One of the key features of the Synchrony IOL are the posterior wings, which ensure proper posterior position, compensate for variations in the capsular bag size, and importantly, prevent decentration.
Spacers, another important characteristic, provide a consistent separation distance at emmetropia and prevent lens adhesion.
Aqueous channels in the IOL support the anterior bag while providing fluid channels, facilitate fluid exchange, and cause the anterior capsule to tent, which works to prevent capsule-IOL sealing and rubbing.
Spring haptics keep the system open, provide a consistent separation force, and optimize movement.
“At distance, theoretically, the two optics are close together to provide emmetropia,” Dr. Piovella said. “When the ciliary body contracts, which reduces the capsular bag and zonular tension, the anterior lens moves forward, changing the eye’s focus to near and intermediate.”
However, the manner in which the dual-optics system works is still under investigation.
Dr. Piovella, and co-author, Barbara Kusa, MD, studied the far, intermediate, and near visual outcomes after implantation of the Synchrony IOL in 33 eyes of 19 patients. The mean patient age was 71.52 ± 7.02 years. The mean preoperative BCVA was 0.66 ± 1.64, and the mean preoperative spherical equivalent was 0.32 ± 1.42.
The patients were followed for a mean period of 764.43 ± 145.38 postoperatively. The incision size was 3.75 mm, which was created using a calibrated metal knife.
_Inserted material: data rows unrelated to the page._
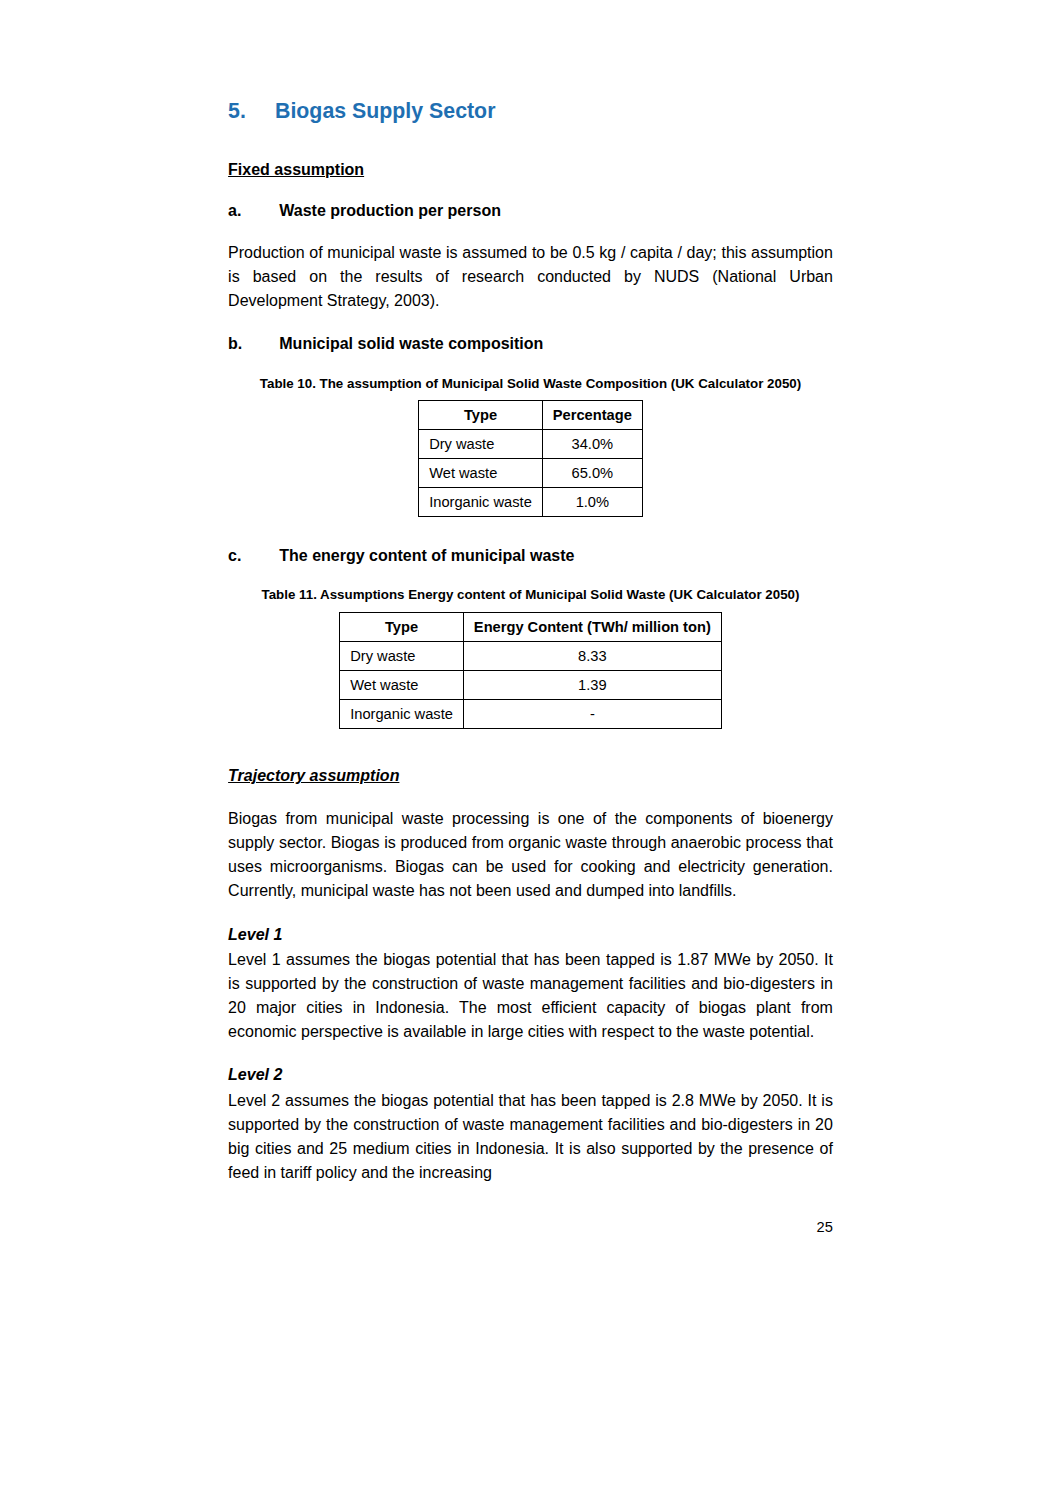5. Biogas Supply Sector
Fixed assumption
a. Waste production per person
Production of municipal waste is assumed to be 0.5 kg / capita / day; this assumption is based on the results of research conducted by NUDS (National Urban Development Strategy, 2003).
b. Municipal solid waste composition
Table 10. The assumption of Municipal Solid Waste Composition (UK Calculator 2050)
| Type | Percentage |
| --- | --- |
| Dry waste | 34.0% |
| Wet waste | 65.0% |
| Inorganic waste | 1.0% |
c. The energy content of municipal waste
Table 11. Assumptions Energy content of Municipal Solid Waste (UK Calculator 2050)
| Type | Energy Content (TWh/ million ton) |
| --- | --- |
| Dry waste | 8.33 |
| Wet waste | 1.39 |
| Inorganic waste | - |
Trajectory assumption
Biogas from municipal waste processing is one of the components of bioenergy supply sector. Biogas is produced from organic waste through anaerobic process that uses microorganisms. Biogas can be used for cooking and electricity generation. Currently, municipal waste has not been used and dumped into landfills.
Level 1
Level 1 assumes the biogas potential that has been tapped is 1.87 MWe by 2050. It is supported by the construction of waste management facilities and bio-digesters in 20 major cities in Indonesia. The most efficient capacity of biogas plant from economic perspective is available in large cities with respect to the waste potential.
Level 2
Level 2 assumes the biogas potential that has been tapped is 2.8 MWe by 2050. It is supported by the construction of waste management facilities and bio-digesters in 20 big cities and 25 medium cities in Indonesia. It is also supported by the presence of feed in tariff policy and the increasing
25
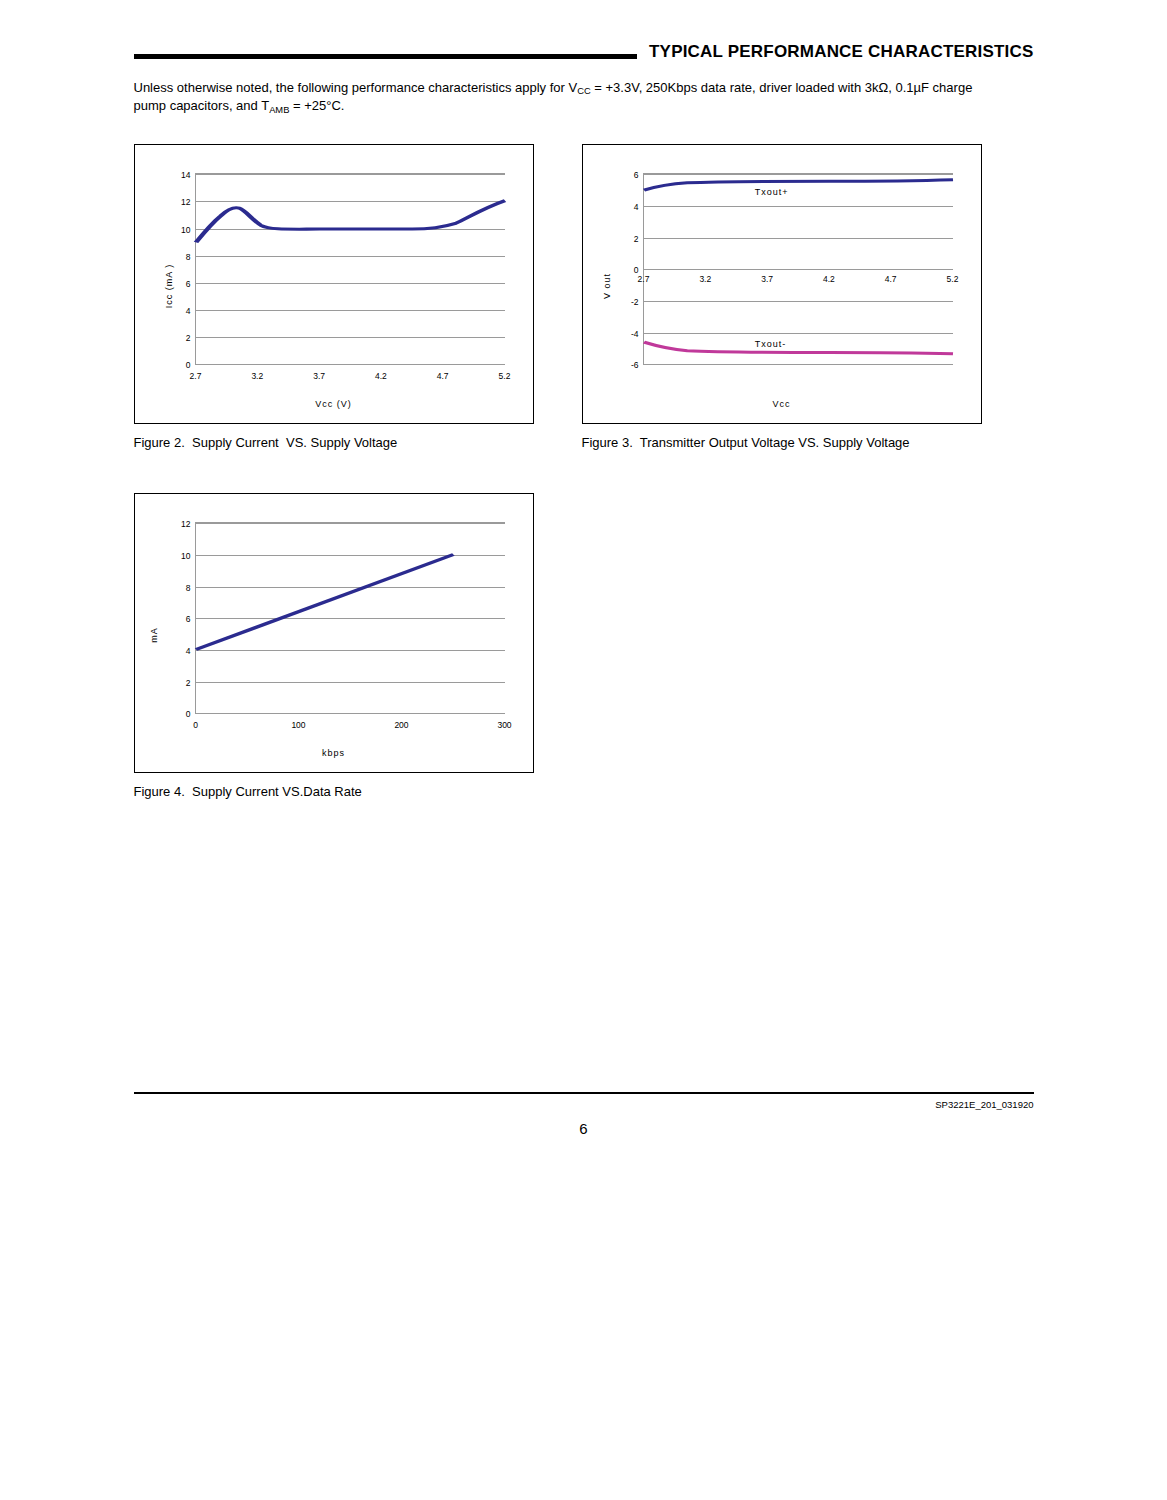TYPICAL PERFORMANCE CHARACTERISTICS
Unless otherwise noted, the following performance characteristics apply for VCC = +3.3V, 250Kbps data rate, driver loaded with 3kΩ, 0.1µF charge pump capacitors, and TAMB = +25°C.
Icc (mA )
14
12
10
8
6
4
2
0
2.7 3.2 3.7 4.2 4.7 5.2
Vcc (V)
Figure 2. Supply Current VS. Supply Voltage
V out
6
4
2
0
-2
-4
-6
2.7 3.2 3.7 4.2 4.7 5.2
Txout+ Txout-
Vcc
Figure 3. Transmitter Output Voltage VS. Supply Voltage
mA
12
10
8
6
4
2
0
0 100 200 300
kbps
Figure 4. Supply Current VS.Data Rate
SP3221E_201_031920
6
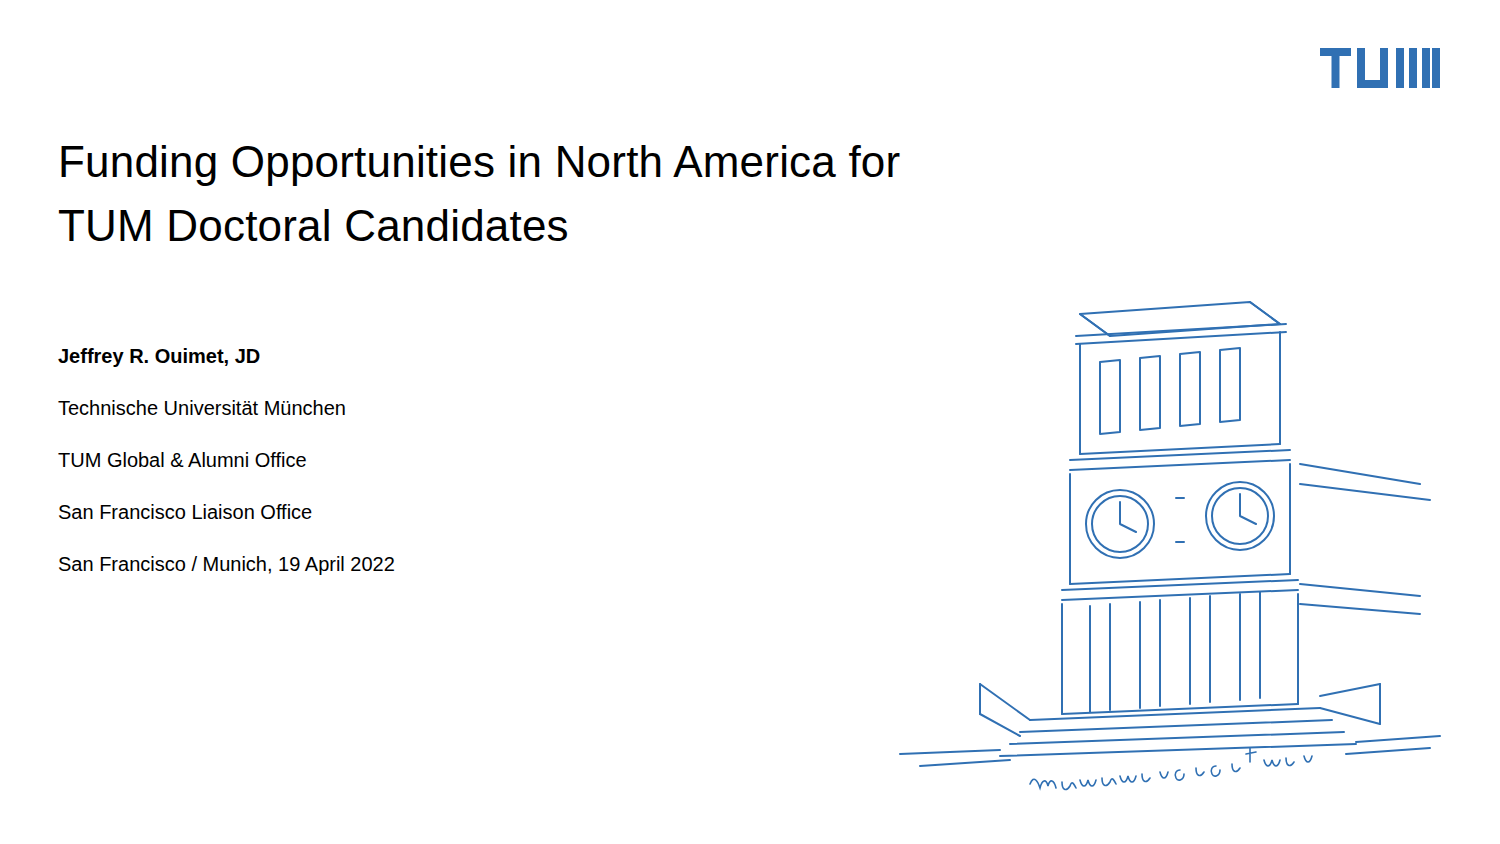Funding Opportunities in North America for
TUM Doctoral Candidates
Jeffrey R. Ouimet, JD
Technische Universität München
TUM Global & Alumni Office
San Francisco Liaison Office
San Francisco / Munich, 19 April 2022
Dr. Piovella reported that the distance UCVA was 0.04 ± 0.05 logarithm of the minimum angle of resolution at 2 years postoperatively. The near vision was 20/26.75 ± 3.50 measured with the Early Treatment Diabetic Retinopathy Study (EDTRS) chart with correction of 0.81 ± 0.91 at 24 months. The intermediate vision was 20/32 EDTRS. The contrast sensitivity was unaffected by the IOL. Evaluation of the visual quality showed that 14.3% of patients reported moderate halos after implantation.
Some potential downsides of this technology, Dr. Piovella said, are that it is a new surgical technique with a learning curve and requires a large incision of 3.75 mm and a perfect surgery for implantation. Temporary myopia for at least 2 months can develope postoperatively, and spectacle correction is needed to facilitate driving. After 2 months, patients may have difficulty reading J2 print and 50% of patients require a 1 D prescription for near vision.
Accommodative IOLs use 100% of light rays for all distances like monofocal IOLs. Diffractive multifocal IOLs use only a percentage of light rays for different distances and have an important percentage of light loss. For example, the ReSTOR IOL (Alcon Surgical) uses 40% of light rays for distance and near vision and 0% for intermediate distance with a light ray loss of 20%. Moreover, diffractive multifocal IOLs have loss of contrast sensitivity of up to 30% and patients are obliged to dramatically increase the reading light to avoid this lack of contrast sensitivity.
Accommodative IOL technology is neutral if age-related maculopathy occurs.
“The large size of the incision and less efficiency for near vision are the main reasons to continue to develop accommodative technology IOLs despite the complicated design of the IOL. AMO is planning to improve the IOL’s efficiency and design and the Synchrony IOL currently is unavailable,” Dr. Piovella concluded.
Matteo Piovella, MD
Dr. Piovella is a consultant to AMO. The Synchrony IOL is CE Mark approved and the new IOLs generation will be available in the future.